Dose–response modeling results suggest that fasting glycemic levels do not have a clearly defined threshold in their relations with cardiac parameters, as with retinopathy, but rather a continuous association. Hyperglycemia and hyperinsulinemia are usually accompanied by increased free fatty acid levels, systemic and tissue inflammation, oxidative stress, and activation of the renin–angiotensin–aldosterone system and the sympathetic nervous system. Otherwise, the effects of increased glycemic and insulinemic levels on the cardiac structure are, in the beginning, clinically asymptomatic [
2]. These initial effects are characterized by higher stiffness (mainly by increased intracellular Ca
2+), increased collagen and advanced glycation end products, fibrosis and cellular hypertrophy (mainly by expression of hypertrophic genes) [
2]. Noteworthy, this process should be considered as not specific of the heart, but rather of the entire cardio-vascular system. Because of this initial process, the LV chamber size decreases and the LV wall hypertrophies leading to cardiac remodeling, cardiac diastolic dysfunction and eventually systolic dysfunction. Our analyses are in line with the subclinical presentation of this process.
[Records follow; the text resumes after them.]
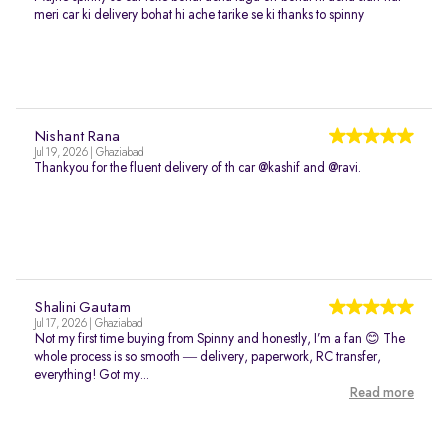
meri car ki delivery bohat hi ache tarike se ki thanks to spinny
Nishant Rana
Jul 19, 2026 | Ghaziabad
Thankyou for the fluent delivery of th car @kashif and @ravi.
Shalini Gautam
Jul 17, 2026 | Ghaziabad
Not my first time buying from Spinny and honestly, I’m a fan 😊 The
whole process is so smooth — delivery, paperwork, RC transfer,
everything! Got my...
Read more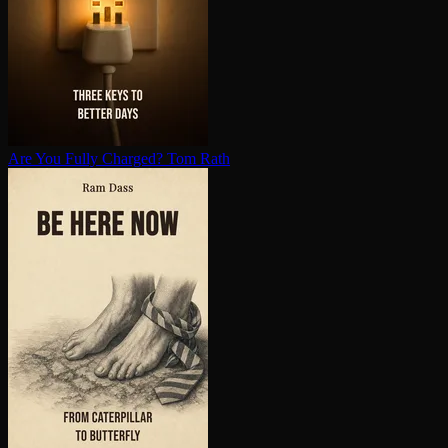
Are You Fully Charged?
Tom Rath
Finally, one of the possible complications that may affect individuals with type 2 diabetes and even with prediabetes is a cardiovascular autonomic neuropathy. This condition is characterized by sinus tachycardia, exercise intolerance, and orthostatic hypotension [
40]. Moreover, it may also be associated with left ventricular systolic and diastolic dysfunction independent of any other cardiac disease [
41]. Interestingly, while the cardiovascular autonomic neuropathy might result in a decrease in the left ventricular filing volume, leading to a lower stroke volume, it also causes sinus tachycardia that will result in a normal cardiac output. Unfortunately, our study protocol did not include measurements, such as heart rate variation, the Valsalva maneuver and postural changes in blood pressure to evaluate in more detail the cardiac autonomic function.
Study limitations
We need to mention some limitations of our analyses. First, our study sample consisted of European Caucasians; therefore, further analyses of samples with different ethnicity and age groups would be desirable to investigate the strength of this association across those groups. Second, the cross-sectional design is a limitation, which means that relationships between cause and effect might be not recognized. Third, our sample consisted of data from two separate studies (SHIP-TREND-0 and KORA FF4) with some minor methodological variances including difference in sample ages (21 to 81 in SHIP-TREND-0 and 39 to 73 in KORA FF4). While we consider that this did not have an effect on our results, we cannot conclusively exclude it (even after supplementary adjustment for study sample in our regression models). Finally, although we have incorporated numerous confounders into our multivariable regression models, we cannot exclude residual confounding due to unmeasured conditions.
However, our analyses also have some noteworthy strengths, including the large number of subjects based on two cohorts of the general population, the standardized evaluation of OGTT data after an overnight fast, and the availability of lifestyle data and multiple metabolic risk factors.